Halloran also created a fake Facebook page on which he pretended to be his ex-girlfriend and posted embarrassing things about her, law enforcement officials confirmed. The page listed the woman as being in a “complicated” relationship.
When the first shots rang out from the front of the house, Halloran’s ex-girlfriend fled to a neighbor’s home, Dueñas said.
Halloran then forced the woman’s mother at gunpoint into the garage and told her to get into a vehicle so that they could “go find her daughter,” Dueñas said.
The woman’s son, who had been startled awake by the initial shots, peered into the garage and saw that his mother was being accosted and forced to the car.
Someone in the house called 911 for help at 12:12 a.m., saying Halloran had a hostage at gunpoint and that one person had been shot.
The son in the meantime went back to the garage after getting a firearm. He found his mother on the driver’s side of the vehicle and Halloran on the opposite side, still pointing a weapon at her and making demands, Dueñas said.
The son opened fire, striking Halloran in his lower body, Dueñas said. He said Halloran was moving to a different vantage point when the son fired again, mortally wounding Halloran.
Dueñas said based on the initial investigation authorities consider the son’s actions to be a case of justifiable homicide.
“Based on what we know so far, that was a pretty heroic act on the part of the son to save his mother and other people in the house,” Dueñas said.
Dueñas declined to specify the weapons that were used during the confrontation while investigators piece together the forensic evidence.
Neighbors and passersby Tuesday morning said they were shocked at the violence in the pastoral Liberty Valley, a neighborhood of rural homes and farm land.
“We haven’t seen anything like this in our neighborhood,” said one woman who declined to be identified. “It’s a little unsettling.”
“You don’t expect it to happen right here,” Jose Romo said. “They’re a really nice family.”
Marin County sheriff’s officials released a statement late Tuesday morning calling Mathiesen a “well-known and respected deputy.”
“This is tragic news. Jim died trying to help others. He was known for his kindness and his helpful nature,” Sheriff Bob Doyle said.
At the time of shooting, Halloran was on both parole and probation for previous crimes.
Christine Cook, assistant district attorney in Sonoma County, said Halloran went to prison last year for a 2008 domestic violence-related offense. He was released on parole from Avenal State Prison in the Central Valley in November 2010.
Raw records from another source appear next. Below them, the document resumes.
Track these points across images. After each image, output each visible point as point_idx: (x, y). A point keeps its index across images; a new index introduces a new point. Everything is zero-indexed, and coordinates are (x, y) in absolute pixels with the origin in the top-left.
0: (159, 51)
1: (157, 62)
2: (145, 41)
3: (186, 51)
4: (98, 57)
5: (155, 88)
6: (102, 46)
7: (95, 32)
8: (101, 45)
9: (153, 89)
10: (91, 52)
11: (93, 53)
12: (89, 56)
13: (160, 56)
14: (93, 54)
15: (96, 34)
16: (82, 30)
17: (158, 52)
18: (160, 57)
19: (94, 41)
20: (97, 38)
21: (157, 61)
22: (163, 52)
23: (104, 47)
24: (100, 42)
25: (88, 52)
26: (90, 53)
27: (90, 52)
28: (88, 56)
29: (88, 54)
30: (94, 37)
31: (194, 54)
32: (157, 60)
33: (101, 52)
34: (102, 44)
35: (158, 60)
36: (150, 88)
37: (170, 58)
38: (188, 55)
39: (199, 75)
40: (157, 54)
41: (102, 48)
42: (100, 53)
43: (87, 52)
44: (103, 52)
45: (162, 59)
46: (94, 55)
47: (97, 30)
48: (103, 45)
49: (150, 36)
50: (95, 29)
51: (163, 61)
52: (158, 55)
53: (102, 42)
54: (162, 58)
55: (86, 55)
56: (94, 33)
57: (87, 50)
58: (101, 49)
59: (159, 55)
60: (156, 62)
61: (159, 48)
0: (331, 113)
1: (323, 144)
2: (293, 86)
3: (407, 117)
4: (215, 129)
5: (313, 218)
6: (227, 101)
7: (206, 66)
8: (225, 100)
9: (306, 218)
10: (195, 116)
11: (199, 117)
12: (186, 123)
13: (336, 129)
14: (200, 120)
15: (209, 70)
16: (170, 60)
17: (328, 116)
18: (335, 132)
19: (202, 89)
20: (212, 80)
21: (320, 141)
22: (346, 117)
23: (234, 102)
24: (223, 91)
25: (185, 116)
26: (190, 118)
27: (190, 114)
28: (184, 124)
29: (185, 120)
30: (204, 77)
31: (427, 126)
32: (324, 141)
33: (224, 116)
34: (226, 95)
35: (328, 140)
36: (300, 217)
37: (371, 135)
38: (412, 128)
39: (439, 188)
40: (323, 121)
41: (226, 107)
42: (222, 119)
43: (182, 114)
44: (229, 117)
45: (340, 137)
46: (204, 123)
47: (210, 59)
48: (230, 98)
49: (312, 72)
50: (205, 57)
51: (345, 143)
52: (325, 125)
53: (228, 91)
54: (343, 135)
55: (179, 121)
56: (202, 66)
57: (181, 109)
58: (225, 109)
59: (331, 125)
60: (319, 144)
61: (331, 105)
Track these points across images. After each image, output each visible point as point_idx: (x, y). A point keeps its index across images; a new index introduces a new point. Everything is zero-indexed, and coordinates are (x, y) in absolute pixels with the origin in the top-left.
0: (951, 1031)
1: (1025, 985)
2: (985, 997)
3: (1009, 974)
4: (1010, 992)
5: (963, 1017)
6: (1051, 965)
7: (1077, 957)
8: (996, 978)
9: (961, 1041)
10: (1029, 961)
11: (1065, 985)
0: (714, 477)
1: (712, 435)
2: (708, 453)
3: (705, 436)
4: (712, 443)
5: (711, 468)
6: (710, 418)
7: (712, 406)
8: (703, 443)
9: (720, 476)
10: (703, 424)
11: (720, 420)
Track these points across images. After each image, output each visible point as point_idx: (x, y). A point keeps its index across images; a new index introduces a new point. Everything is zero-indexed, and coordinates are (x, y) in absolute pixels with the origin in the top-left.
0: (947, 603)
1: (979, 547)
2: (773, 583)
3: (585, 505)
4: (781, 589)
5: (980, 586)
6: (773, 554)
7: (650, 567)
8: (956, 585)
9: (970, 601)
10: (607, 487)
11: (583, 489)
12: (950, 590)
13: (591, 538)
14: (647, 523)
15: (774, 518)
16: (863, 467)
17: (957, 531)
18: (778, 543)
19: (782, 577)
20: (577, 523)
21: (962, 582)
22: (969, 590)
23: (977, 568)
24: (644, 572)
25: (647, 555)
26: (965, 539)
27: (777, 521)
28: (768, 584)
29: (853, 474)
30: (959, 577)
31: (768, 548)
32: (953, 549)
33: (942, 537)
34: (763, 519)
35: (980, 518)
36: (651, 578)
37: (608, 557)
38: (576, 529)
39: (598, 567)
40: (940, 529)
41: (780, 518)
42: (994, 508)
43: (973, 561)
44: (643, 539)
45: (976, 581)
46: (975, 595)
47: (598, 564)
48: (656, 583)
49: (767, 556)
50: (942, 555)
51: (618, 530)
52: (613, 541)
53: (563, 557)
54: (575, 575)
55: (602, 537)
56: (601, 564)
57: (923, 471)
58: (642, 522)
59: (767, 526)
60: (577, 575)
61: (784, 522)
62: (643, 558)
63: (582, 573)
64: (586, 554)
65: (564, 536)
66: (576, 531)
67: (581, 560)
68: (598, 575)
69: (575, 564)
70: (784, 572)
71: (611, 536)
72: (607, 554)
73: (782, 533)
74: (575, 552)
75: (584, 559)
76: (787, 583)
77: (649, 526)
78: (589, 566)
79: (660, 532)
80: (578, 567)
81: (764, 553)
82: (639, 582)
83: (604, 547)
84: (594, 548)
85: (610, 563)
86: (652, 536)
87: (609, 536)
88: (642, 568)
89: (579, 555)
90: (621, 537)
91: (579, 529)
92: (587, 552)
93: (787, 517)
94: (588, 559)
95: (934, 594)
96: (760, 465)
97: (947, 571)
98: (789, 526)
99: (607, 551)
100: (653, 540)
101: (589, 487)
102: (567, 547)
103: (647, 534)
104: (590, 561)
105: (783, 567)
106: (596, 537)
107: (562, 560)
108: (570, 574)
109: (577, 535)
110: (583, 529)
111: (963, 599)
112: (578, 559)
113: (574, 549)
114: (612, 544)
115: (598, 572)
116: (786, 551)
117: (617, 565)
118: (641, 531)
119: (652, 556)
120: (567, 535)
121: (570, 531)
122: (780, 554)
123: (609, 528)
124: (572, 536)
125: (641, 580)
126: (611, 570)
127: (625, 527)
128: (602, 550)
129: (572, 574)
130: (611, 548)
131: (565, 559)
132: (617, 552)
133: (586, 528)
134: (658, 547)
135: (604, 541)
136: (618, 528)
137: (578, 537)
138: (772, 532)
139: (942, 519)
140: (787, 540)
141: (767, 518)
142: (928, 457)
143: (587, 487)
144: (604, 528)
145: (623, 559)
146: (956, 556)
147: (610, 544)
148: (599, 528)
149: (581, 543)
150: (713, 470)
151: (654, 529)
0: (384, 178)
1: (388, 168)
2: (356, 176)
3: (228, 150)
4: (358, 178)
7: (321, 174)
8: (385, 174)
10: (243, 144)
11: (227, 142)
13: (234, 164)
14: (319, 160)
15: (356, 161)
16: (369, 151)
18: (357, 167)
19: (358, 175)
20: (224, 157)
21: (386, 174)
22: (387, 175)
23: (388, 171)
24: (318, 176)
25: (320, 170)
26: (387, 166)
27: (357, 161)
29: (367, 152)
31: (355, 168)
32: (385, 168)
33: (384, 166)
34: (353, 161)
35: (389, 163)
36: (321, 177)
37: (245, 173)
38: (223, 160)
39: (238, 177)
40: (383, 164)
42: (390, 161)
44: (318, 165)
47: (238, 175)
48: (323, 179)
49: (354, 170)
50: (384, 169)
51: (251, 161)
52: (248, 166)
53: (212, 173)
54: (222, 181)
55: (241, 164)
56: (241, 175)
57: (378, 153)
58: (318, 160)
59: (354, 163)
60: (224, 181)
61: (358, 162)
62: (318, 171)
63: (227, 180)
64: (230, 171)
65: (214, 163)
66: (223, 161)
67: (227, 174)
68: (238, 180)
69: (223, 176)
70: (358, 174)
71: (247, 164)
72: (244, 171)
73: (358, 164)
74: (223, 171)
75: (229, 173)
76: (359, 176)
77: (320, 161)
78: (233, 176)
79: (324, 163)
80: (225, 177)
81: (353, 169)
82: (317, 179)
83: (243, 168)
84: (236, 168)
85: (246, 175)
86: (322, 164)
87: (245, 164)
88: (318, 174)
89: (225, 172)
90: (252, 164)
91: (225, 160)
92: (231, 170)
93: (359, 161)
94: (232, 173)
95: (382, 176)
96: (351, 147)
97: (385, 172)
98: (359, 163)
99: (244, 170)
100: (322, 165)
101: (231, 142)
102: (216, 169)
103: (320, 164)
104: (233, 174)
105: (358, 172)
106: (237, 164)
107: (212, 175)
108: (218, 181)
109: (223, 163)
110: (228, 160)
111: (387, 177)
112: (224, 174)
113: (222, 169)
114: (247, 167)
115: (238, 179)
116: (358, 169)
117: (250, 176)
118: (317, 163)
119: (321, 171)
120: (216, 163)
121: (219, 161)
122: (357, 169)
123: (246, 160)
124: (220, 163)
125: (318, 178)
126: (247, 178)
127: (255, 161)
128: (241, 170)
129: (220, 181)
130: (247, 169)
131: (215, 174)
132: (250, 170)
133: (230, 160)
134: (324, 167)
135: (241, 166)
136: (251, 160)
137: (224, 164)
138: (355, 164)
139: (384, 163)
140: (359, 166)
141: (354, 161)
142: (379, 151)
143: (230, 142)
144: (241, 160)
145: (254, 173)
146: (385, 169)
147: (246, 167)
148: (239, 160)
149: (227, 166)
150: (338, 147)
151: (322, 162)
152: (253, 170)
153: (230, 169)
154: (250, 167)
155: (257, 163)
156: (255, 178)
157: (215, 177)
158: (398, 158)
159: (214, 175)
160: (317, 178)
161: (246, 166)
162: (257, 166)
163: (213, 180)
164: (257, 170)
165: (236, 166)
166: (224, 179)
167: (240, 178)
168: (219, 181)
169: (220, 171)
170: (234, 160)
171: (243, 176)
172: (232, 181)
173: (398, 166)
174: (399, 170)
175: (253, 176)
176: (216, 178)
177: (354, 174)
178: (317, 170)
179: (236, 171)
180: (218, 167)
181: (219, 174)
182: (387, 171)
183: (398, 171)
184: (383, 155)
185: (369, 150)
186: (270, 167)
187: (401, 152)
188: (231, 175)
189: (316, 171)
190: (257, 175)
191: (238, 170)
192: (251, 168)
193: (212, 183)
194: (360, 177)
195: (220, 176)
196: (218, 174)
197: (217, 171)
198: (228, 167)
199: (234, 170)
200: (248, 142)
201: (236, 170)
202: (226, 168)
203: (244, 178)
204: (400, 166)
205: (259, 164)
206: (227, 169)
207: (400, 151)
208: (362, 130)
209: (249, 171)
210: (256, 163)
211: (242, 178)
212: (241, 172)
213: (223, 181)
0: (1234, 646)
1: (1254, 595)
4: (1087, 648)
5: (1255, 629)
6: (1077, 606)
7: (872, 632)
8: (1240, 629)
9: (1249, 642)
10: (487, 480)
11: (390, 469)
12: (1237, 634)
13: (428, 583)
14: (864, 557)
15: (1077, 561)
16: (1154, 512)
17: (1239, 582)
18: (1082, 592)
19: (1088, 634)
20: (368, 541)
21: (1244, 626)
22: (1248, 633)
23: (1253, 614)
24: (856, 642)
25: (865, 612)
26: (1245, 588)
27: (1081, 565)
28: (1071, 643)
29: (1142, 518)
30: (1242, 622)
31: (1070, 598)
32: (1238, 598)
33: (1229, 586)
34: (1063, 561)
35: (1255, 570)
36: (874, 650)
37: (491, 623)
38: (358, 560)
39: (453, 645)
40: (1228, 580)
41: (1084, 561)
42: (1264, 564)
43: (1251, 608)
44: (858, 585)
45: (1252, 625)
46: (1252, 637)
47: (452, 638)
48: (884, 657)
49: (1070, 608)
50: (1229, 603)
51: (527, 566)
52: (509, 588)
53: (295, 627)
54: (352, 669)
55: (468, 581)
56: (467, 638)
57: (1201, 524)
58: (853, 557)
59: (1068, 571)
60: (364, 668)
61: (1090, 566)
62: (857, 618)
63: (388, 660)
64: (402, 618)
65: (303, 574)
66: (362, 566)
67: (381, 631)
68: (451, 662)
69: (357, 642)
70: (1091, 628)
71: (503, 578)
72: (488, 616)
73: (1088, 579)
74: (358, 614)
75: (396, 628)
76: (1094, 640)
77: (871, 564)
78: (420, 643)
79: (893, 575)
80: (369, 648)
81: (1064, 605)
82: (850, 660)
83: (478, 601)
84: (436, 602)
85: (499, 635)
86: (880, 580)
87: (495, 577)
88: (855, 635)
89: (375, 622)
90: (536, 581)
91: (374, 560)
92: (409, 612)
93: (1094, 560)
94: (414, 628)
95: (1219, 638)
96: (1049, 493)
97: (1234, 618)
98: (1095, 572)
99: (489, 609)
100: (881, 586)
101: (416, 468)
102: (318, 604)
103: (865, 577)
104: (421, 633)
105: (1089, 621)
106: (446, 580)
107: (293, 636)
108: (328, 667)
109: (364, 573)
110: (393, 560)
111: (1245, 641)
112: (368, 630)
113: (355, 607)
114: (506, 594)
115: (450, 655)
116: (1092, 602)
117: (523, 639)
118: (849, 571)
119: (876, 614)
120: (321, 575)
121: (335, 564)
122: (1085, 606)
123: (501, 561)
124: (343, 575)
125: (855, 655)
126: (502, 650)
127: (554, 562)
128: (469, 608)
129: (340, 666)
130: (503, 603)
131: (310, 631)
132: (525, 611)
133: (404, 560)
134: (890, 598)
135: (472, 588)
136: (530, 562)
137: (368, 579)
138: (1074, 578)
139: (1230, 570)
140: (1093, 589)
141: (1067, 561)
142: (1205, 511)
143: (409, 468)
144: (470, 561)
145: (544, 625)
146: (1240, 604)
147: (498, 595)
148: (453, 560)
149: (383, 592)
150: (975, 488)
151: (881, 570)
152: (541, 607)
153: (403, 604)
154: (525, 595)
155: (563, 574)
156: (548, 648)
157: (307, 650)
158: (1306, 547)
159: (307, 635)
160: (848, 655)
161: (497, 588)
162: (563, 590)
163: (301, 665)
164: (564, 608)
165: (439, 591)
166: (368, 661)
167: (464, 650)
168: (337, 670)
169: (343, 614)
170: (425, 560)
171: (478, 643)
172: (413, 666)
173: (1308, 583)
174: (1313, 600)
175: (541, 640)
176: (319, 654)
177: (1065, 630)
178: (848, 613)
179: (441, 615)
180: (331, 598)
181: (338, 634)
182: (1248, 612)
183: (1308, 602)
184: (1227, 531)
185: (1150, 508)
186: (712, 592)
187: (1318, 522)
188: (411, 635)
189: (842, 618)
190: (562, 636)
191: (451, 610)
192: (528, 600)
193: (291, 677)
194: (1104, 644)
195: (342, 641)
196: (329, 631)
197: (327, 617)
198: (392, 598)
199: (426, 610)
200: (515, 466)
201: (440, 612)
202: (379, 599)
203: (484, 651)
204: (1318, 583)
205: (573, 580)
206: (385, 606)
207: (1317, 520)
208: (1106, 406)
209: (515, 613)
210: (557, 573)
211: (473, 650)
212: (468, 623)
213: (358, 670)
He was still on parole in May when he was arrested for trying to get pills with a fake prescription. He was charged with two misdemeanors, including commercial burglary, but agreed to plead guilty to a single count of fraud and he was sentenced to two years’ probation, Cook said.
“Knowing he had a parole violation pending and placing the defendant on probation allows us to hold additional future jail time over their head,” Cook said.
In the 2008 case, Halloran was convicted of threatening and terrorizing a woman. At that time he was sentenced to jail time and probation, but was sent to prison after he failed to follow the terms of his probation, which included staying away from the individual and attending programs for batterers and substance abusers.
There also is an existing restraining order on file, issued in 2009 on behalf of a woman requesting protection from him. It is not related to this case.
Court records and past newspaper accounts indicate Halloran had worked as a criminal informant in Marin. Barry Borden, Marin County’s chief deputy district attorney, said he could not confirm if Halloran was a confidential informant or if he was currently working with any law enforcement agency.
He said Halloran had misdemeanor convictions in 2001 and 2007 and his probation in the last case ended in 2010, but did not elaborate.
“I can only tell you what is in the public record,” Borden said.